1o Année de l’Incarnation.

La plus importante de ces notes, celle qui par la suite a dépassé toutes les autres en importance, est l’année de l’Incarnation, encore fort peu employée aux ixe et xe siècles. En effet, nous n’en avons trouvé que 40 exemples dans plus de dix-sept cents chartes qui composent les tomes I et II des Chartes de Cluny, savoir : Nos 2[1] (813), 31 (887), 33 (888), 64 (898), 70 (900), 78 (902), 105 (909), 223 (920), 242 et 245 (924), 285 (927), 417 (934), 491 (939), 627, 628 et 631 (943), 724 (948), 738 et 743 (949), 824 et 825 (952), 864 (953). Dans le tome II : Nos 993, 1004 et 1007 (956), 1021 et 1038 (957), 1052 (958), 1078 (960), 1127 (962), 1156 (963), 1262 (969), 1297 (971), 1450 (978), 1494, 1500, 1501, 1502 (979), 1553 (981) et 1715 (985). On peut remarquer que dans cette période de plus de 170 ans, l’usage de l’année de l’Incarnation n’est pas borné aux diplômes[2], mais qu’il tend à se répandre de plus en plus dans les actes privés ; elle se présente d’ailleurs presque toujours comme l’accompagnement de l’année du règne.

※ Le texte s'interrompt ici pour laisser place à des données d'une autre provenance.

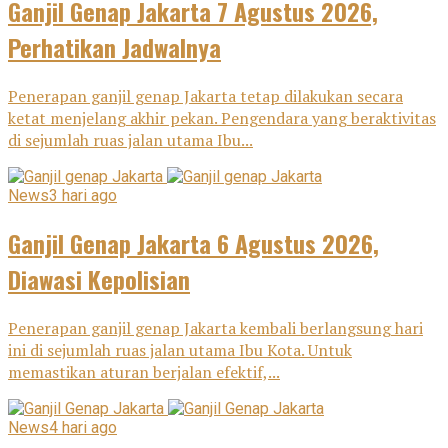
Ganjil Genap Jakarta 7 Agustus 2026,
Perhatikan Jadwalnya
Penerapan ganjil genap Jakarta tetap dilakukan secara
ketat menjelang akhir pekan. Pengendara yang beraktivitas
di sejumlah ruas jalan utama Ibu...
News
3 hari ago
Ganjil Genap Jakarta 6 Agustus 2026,
Diawasi Kepolisian
Penerapan ganjil genap Jakarta kembali berlangsung hari
ini di sejumlah ruas jalan utama Ibu Kota. Untuk
memastikan aturan berjalan efektif,...
News
4 hari ago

Une dernière remarque sur l’année de l’Incarnation, c’est qu’elle commençait encore au 1er janvier en Bourgogne au xe siècle. Nous en avons pour preuve la charte no1078, datée du mercredi 11 janvier 960, qui correspond bien en effet à l’année 960,

  1. Les nos gras sont ceux des diplômes.

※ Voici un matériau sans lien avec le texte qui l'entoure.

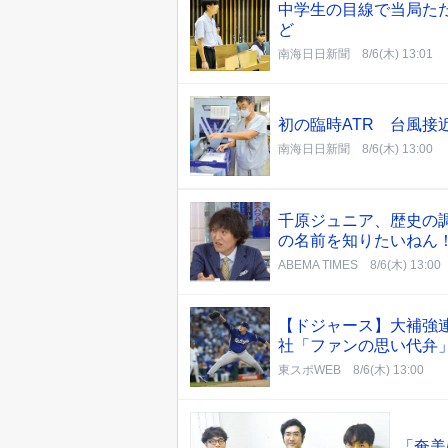
中学生の目線で当局た
ど
南海日日新聞
8/6(木) 13:01
初の臨時ATR 台風接
南海日日新聞
8/6(木) 13:00
千原ジュニア、歴史の調
の名前を知りたいねん
ABEMA TIMES
8/6(木) 13:00
【ドジャース】大補強
社「ファンの思い代弁
東スポWEB
8/6(木) 13:00
「奄美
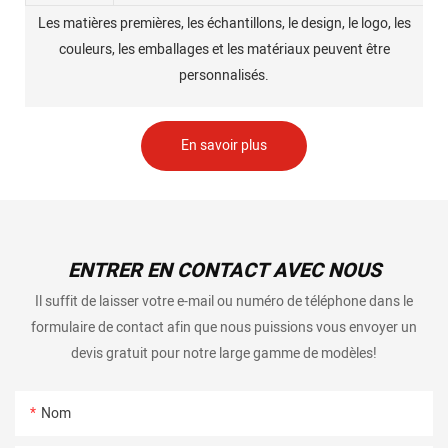
Les matières premières, les échantillons, le design, le logo, les
couleurs, les emballages et les matériaux peuvent être
personnalisés.
En savoir plus
ENTRER EN CONTACT AVEC NOUS
Il suffit de laisser votre e-mail ou numéro de téléphone dans le
formulaire de contact afin que nous puissions vous envoyer un
devis gratuit pour notre large gamme de modèles!
Nom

  2. Les diplômes datés de l’an de l’Incarnation sont au nombre de 14, dont 1 de Louis le Pieux, no2, acte apocryphe ; 1 de Rodolphe Ier, no33, 4 de Louis l’Aveugle, nos70, 223, 242, 245 ; 1 de Raoul de France, no285 ; 1 de Hugues et Lothaire, no417 ; 5 de Conrad, nos627, 628, 631, 1052, 1127, et 1 de l’empereur Othon Ier, no1262.